Copy the lines of the records below, from the line containing "Quanto custa abrir" through the line containing "将除了myid的配置文件删除", keeping every character unchanged and omitting the pictures.
==== STUDY MATERIAL ====
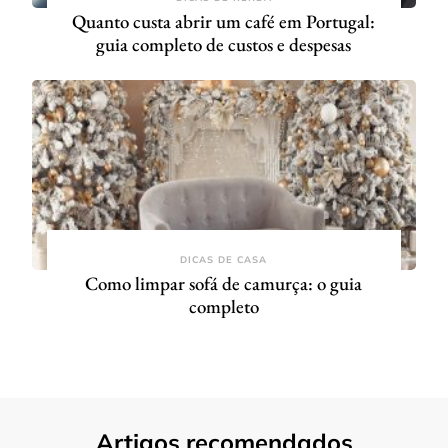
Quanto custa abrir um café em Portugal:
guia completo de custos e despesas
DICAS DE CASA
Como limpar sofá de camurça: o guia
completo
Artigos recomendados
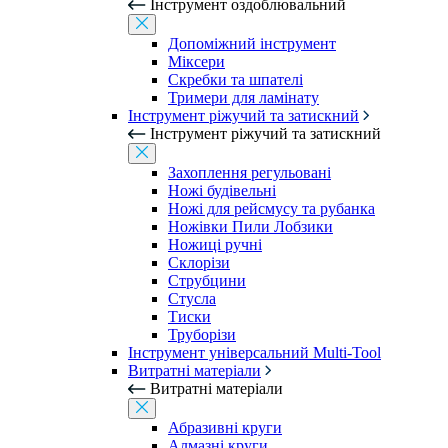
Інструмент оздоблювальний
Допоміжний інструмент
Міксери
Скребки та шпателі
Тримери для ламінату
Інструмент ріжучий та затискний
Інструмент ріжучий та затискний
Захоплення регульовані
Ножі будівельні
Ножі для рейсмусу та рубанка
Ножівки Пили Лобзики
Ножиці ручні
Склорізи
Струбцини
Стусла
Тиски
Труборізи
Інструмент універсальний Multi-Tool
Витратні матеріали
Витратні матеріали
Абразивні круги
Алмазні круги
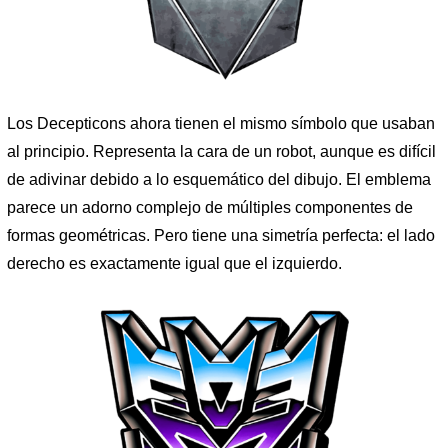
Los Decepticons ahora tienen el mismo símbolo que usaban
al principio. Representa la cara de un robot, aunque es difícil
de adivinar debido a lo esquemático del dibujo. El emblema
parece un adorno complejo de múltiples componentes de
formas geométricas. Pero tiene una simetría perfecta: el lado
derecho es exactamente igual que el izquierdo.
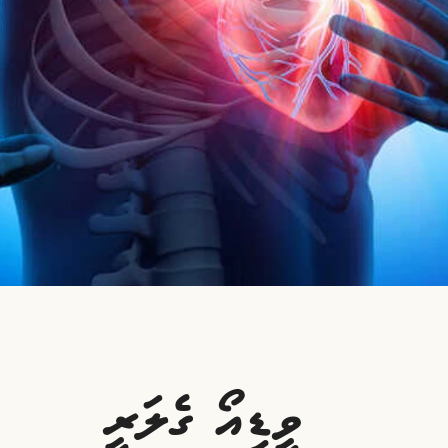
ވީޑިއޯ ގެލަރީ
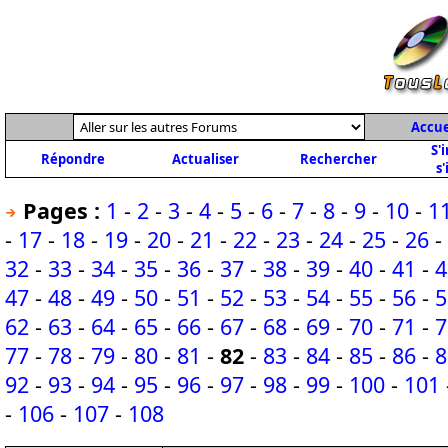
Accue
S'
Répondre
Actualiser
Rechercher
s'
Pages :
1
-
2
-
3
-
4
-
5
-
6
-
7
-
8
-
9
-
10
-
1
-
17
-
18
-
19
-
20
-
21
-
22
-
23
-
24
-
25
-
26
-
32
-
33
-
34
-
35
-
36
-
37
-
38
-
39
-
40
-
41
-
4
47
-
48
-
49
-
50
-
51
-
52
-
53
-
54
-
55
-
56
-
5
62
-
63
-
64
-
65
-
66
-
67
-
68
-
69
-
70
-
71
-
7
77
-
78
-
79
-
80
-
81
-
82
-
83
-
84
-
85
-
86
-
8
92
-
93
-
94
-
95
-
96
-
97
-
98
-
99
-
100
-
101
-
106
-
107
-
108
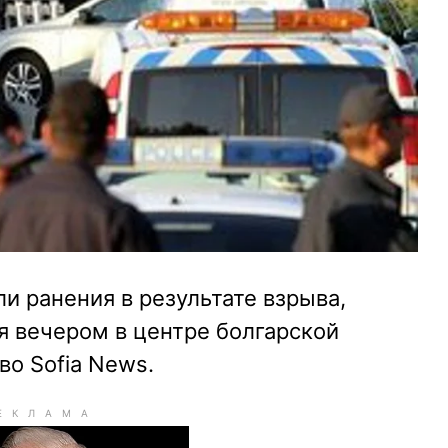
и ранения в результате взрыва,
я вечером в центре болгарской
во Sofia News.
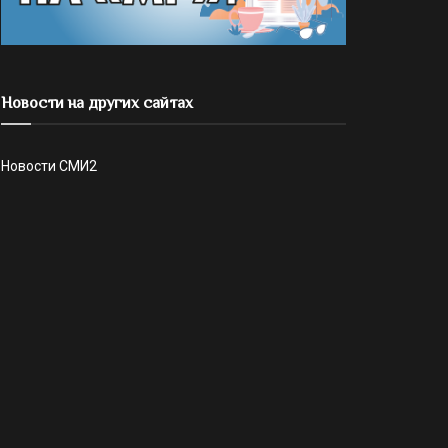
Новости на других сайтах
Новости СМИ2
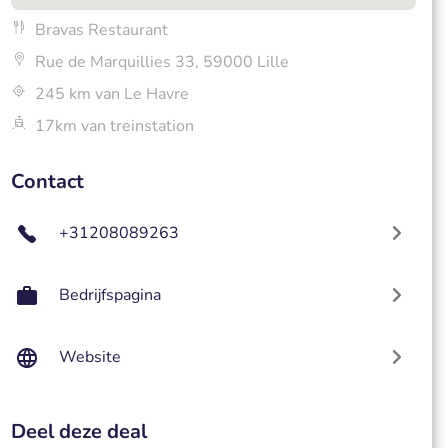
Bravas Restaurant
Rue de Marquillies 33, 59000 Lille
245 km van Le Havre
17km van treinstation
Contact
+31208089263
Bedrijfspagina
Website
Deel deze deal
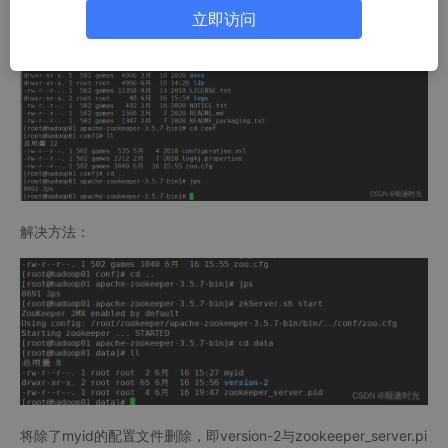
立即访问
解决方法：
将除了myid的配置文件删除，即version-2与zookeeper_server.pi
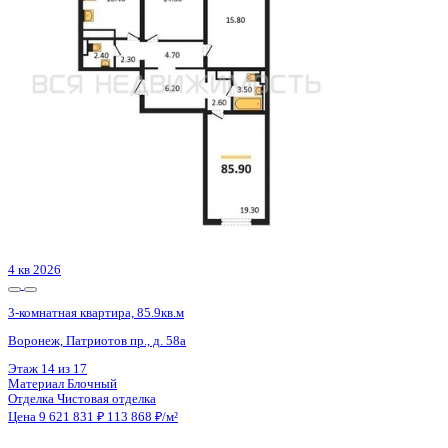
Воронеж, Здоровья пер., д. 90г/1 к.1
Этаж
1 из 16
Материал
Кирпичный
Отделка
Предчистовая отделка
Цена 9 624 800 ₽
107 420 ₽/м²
====
==== STUDY MATERIAL ====
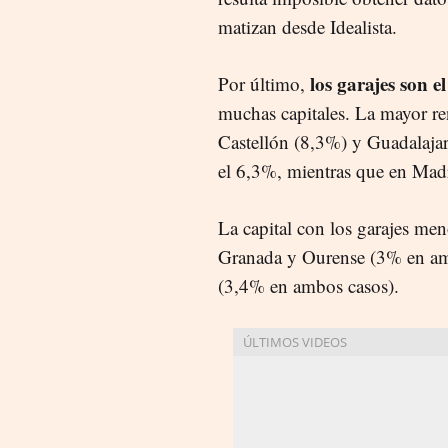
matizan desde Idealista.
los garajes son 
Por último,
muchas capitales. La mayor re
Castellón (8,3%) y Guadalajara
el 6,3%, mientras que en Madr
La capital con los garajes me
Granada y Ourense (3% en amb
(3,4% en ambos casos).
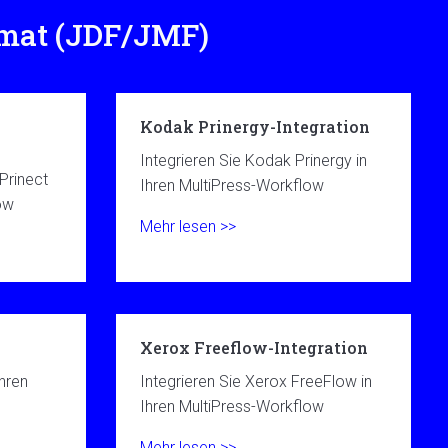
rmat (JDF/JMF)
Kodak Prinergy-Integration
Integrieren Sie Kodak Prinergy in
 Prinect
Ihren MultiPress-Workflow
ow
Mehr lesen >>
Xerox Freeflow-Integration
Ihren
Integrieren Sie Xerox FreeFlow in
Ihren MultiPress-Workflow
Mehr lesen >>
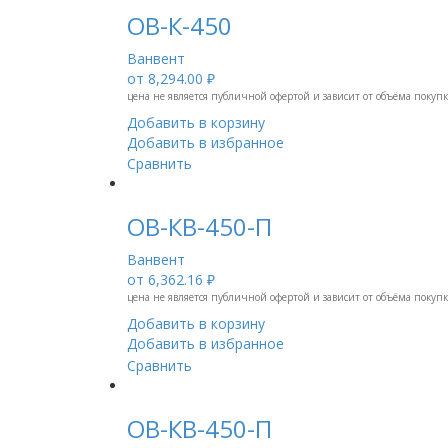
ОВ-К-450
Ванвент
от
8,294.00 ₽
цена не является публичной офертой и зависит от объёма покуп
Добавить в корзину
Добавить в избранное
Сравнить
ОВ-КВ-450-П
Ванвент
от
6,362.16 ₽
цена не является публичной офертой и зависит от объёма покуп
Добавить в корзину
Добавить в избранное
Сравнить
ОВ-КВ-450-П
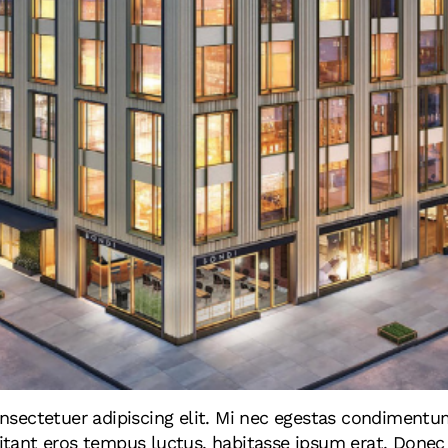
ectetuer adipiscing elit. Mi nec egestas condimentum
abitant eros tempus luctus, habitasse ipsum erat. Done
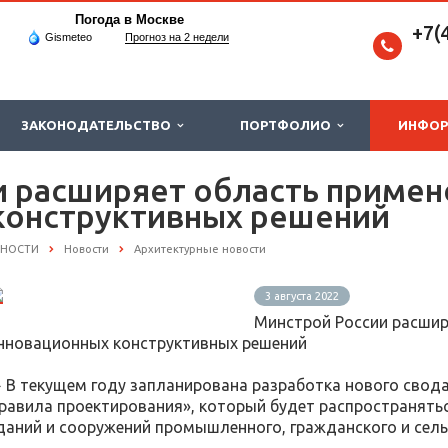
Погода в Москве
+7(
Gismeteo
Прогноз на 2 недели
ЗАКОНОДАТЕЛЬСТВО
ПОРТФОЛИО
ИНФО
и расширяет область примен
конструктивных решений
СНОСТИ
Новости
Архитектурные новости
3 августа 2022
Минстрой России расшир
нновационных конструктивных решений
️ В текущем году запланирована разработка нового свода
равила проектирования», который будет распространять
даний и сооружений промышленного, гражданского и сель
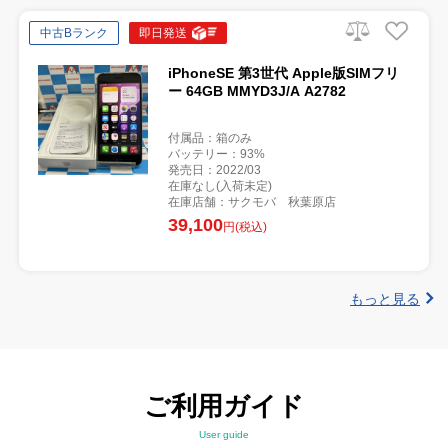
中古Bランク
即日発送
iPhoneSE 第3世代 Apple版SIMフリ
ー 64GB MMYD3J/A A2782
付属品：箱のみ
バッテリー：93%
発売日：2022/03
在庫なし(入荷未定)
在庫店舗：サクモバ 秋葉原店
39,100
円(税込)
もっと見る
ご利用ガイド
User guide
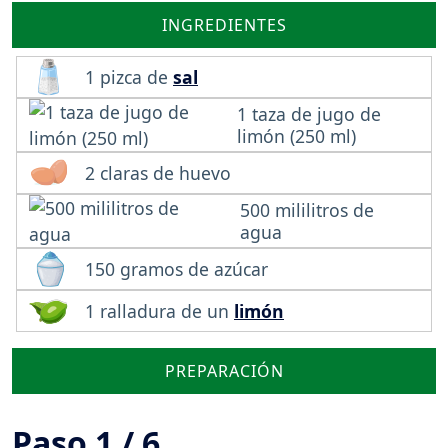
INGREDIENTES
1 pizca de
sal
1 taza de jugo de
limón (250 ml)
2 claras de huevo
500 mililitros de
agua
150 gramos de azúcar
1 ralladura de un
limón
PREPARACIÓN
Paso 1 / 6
====
==== STUDY MATERIAL ====
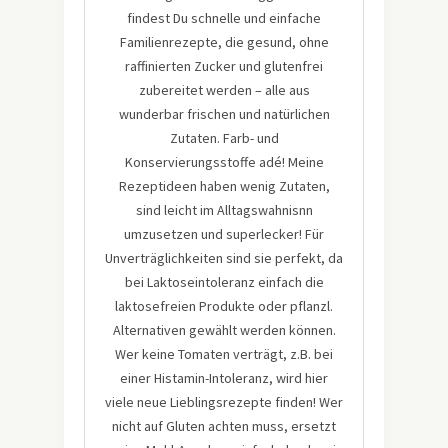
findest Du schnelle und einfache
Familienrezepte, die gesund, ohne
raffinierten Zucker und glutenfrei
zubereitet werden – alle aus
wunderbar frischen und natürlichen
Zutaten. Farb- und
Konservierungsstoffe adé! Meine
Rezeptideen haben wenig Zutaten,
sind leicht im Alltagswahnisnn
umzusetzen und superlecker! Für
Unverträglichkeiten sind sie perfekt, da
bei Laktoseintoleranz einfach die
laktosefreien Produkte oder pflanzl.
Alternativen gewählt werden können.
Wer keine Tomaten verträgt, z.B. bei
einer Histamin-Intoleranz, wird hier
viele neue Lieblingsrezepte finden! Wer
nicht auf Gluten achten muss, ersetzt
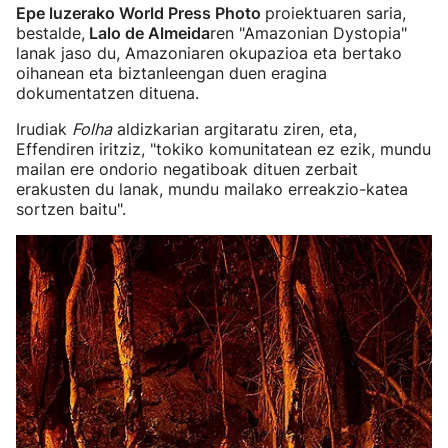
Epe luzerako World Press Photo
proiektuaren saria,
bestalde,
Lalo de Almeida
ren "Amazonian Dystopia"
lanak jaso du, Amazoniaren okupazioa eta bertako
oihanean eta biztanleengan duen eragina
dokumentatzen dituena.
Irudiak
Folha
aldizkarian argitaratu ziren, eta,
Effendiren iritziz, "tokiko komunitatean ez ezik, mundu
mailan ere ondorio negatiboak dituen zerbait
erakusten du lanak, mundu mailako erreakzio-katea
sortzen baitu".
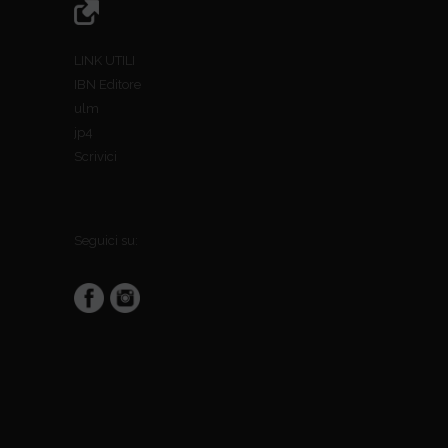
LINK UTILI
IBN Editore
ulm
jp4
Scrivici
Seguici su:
====
OUTPUT:
Quanto custa abrir um café em Portugal:
guia completo de custos e despesas
DICAS DE CASA
Como limpar sofá de camurça: o guia
completo
Artigos recomendados
Інструмент оздоблювальний
Допоміжний інструмент
Міксери
Скребки та шпателі
Тримери для ламінату
Інструмент ріжучий та затискний
Інструмент ріжучий та затискний
Захоплення регульовані
Ножі будівельні
Ножі для рейсмусу та рубанка
Ножівки Пили Лобзики
Ножиці ручні
Склорізи
Струбцини
Стусла
Тиски
Труборізи
Інструмент універсальний Multi-Tool
Витратні матеріали
Витратні матеріали
Абразивні круги
Алмазні круги
Los Decepticons ahora tienen el mismo símbolo que usaban
al principio. Representa la cara de un robot, aunque es difícil
de adivinar debido a lo esquemático del dibujo. El emblema
parece un adorno complejo de múltiples componentes de
formas geométricas. Pero tiene una simetría perfecta: el lado
derecho es exactamente igual que el izquierdo.
ވީޑިއޯ ގެލަރީ
Accue
S'
Répondre
Actualiser
Rechercher
s'
Pages :
1
-
2
-
3
-
4
-
5
-
6
-
7
-
8
-
9
-
10
-
1
-
17
-
18
-
19
-
20
-
21
-
22
-
23
-
24
-
25
-
26
-
32
-
33
-
34
-
35
-
36
-
37
-
38
-
39
-
40
-
41
-
4
47
-
48
-
49
-
50
-
51
-
52
-
53
-
54
-
55
-
56
-
5
62
-
63
-
64
-
65
-
66
-
67
-
68
-
69
-
70
-
71
-
7
77
-
78
-
79
-
80
-
81
-
82
-
83
-
84
-
85
-
86
-
8
92
-
93
-
94
-
95
-
96
-
97
-
98
-
99
-
100
-
101
-
106
-
107
-
108
и ранения в результате взрыва,
я вечером в центре болгарской
во Sofia News.
Новости на других сайтах
Новости СМИ2
Bravas Restaurant
Rue de Marquillies 33, 59000 Lille
245 km van Le Havre
17km van treinstation
Contact
+31208089263
Bedrijfspagina
Website
Deel deze deal
立即访问
解决方法：
将除了myid的配置文件删除，即version-2与zookeeper_server.pi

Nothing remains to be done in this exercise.